What you have to do:
In the listing below, the answer starts at the line that has "pinky mcp: (369, 204)" and stops after the line that has "index pip: (631, 351)"; please repeat that part exactly and nothing more.

────────────────

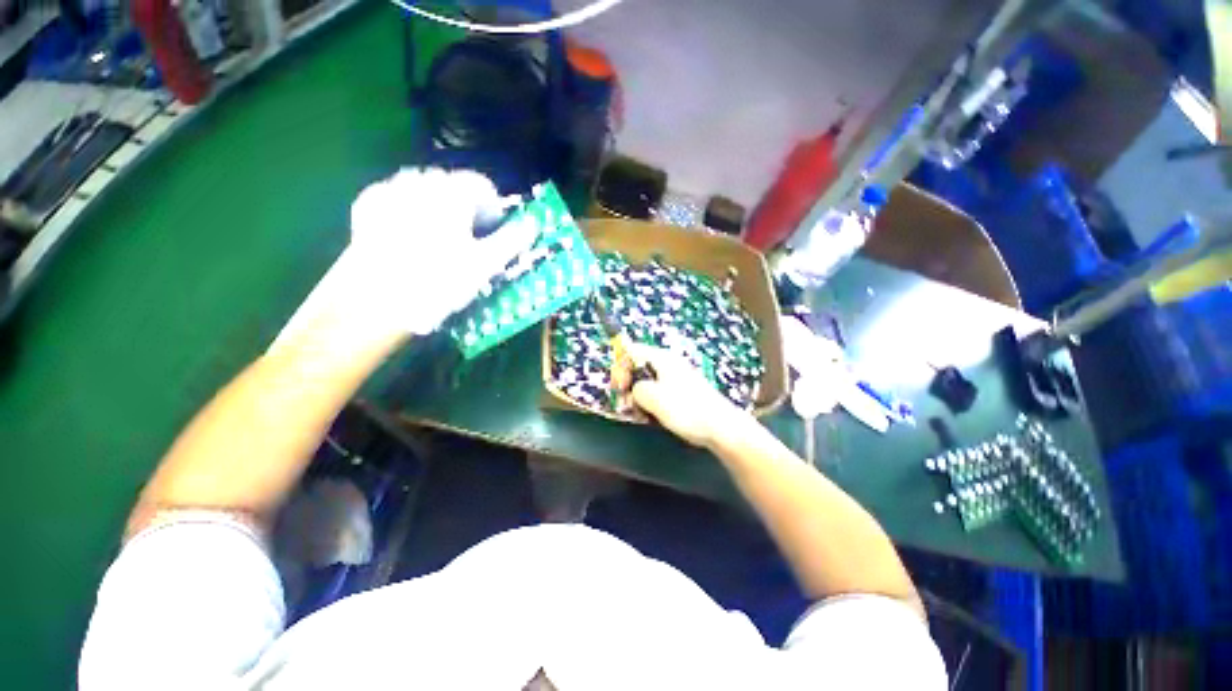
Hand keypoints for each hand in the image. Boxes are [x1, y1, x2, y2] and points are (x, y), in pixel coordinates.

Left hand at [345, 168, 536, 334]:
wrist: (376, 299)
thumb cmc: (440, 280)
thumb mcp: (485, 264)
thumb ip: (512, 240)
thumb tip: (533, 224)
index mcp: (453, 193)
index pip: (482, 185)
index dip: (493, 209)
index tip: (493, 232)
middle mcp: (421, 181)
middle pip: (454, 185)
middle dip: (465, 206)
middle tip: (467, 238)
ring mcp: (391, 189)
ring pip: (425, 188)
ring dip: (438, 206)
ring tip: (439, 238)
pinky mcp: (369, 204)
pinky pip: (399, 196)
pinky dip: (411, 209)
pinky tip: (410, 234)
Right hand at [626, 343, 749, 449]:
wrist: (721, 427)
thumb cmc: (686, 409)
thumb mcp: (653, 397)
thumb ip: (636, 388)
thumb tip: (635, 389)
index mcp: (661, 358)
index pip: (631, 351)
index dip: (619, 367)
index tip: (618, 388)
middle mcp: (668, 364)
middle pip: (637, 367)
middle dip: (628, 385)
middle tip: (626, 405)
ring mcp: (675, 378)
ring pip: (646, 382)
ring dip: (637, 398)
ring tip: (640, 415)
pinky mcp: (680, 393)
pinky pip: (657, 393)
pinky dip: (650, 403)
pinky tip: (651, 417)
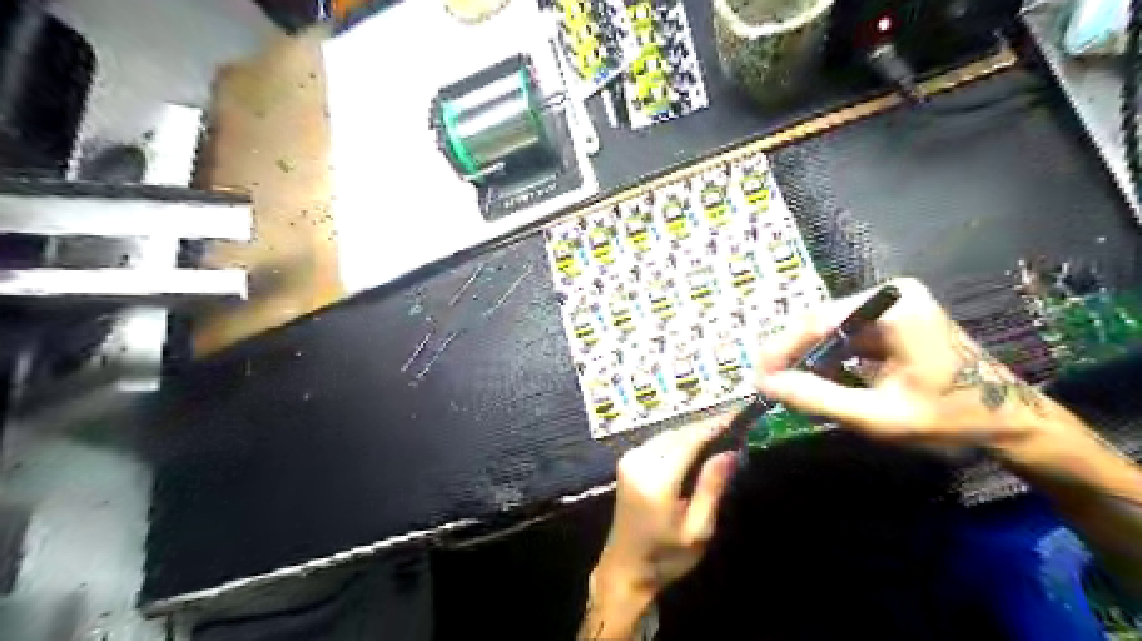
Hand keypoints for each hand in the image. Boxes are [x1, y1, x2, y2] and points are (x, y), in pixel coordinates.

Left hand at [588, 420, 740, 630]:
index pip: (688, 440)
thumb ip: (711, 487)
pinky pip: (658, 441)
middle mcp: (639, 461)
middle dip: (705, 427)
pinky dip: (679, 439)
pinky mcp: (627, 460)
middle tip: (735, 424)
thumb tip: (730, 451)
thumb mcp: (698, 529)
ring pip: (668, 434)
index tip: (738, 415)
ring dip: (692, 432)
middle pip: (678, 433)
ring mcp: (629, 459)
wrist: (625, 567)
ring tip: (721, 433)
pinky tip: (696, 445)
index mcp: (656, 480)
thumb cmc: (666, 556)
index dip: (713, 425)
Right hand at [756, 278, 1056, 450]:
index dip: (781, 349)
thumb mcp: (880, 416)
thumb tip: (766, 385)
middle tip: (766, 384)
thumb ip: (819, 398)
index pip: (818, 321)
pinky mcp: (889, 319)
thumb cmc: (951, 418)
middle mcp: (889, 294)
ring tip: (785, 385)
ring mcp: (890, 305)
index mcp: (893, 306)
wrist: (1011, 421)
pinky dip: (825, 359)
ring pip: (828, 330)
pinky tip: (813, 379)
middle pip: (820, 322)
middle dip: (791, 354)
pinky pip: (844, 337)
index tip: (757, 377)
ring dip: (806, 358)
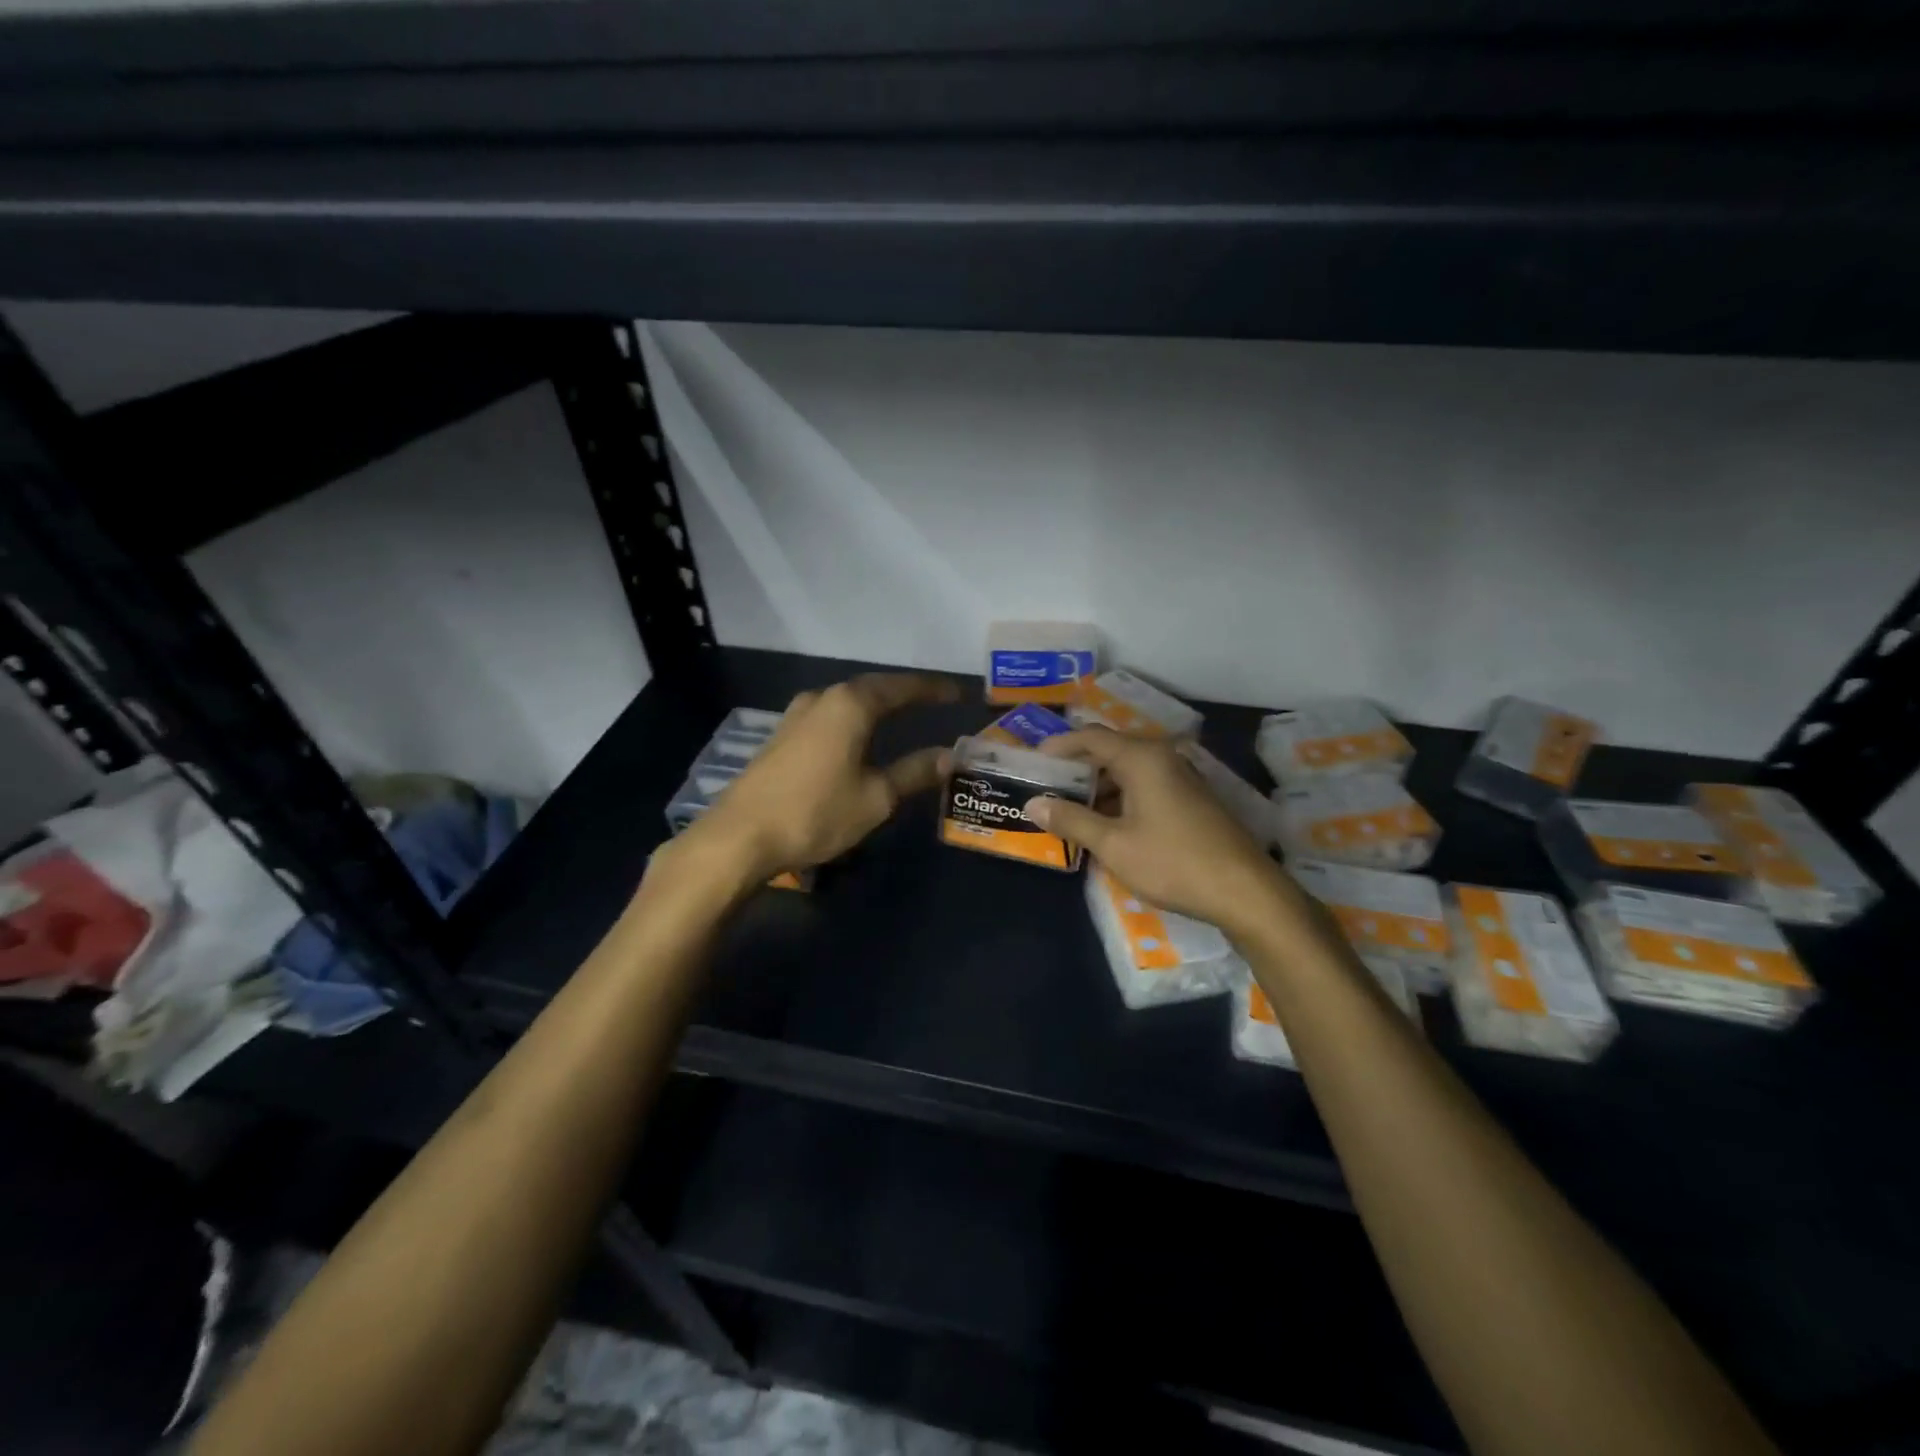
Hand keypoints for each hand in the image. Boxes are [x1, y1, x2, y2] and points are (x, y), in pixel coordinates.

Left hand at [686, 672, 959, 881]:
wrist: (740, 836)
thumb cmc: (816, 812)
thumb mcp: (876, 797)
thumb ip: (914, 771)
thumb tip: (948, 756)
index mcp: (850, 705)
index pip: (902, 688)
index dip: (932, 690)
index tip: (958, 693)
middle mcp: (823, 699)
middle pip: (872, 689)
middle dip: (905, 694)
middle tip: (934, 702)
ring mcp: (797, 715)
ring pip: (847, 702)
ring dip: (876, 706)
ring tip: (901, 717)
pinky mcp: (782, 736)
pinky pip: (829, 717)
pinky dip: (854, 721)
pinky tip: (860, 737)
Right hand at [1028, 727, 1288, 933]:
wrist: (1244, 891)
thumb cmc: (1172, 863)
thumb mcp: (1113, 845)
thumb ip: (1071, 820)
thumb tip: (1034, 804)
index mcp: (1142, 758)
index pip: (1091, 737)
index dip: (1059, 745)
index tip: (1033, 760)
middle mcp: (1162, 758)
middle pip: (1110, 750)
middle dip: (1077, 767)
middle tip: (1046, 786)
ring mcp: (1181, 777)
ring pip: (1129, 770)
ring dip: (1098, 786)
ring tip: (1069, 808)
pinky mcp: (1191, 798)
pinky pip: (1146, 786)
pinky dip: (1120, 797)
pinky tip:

────────────────

Exercise solution:
pinky mcp: (369, 204)
pinky pip: (399, 196)
pinky dip: (411, 209)
pinky tip: (410, 234)
Right hand at [626, 343, 749, 449]:
wrist: (721, 427)
thumb cmc: (686, 409)
thumb mcp: (653, 397)
thumb ip: (636, 388)
thumb tip: (635, 389)
index mcp: (661, 358)
index pip: (631, 351)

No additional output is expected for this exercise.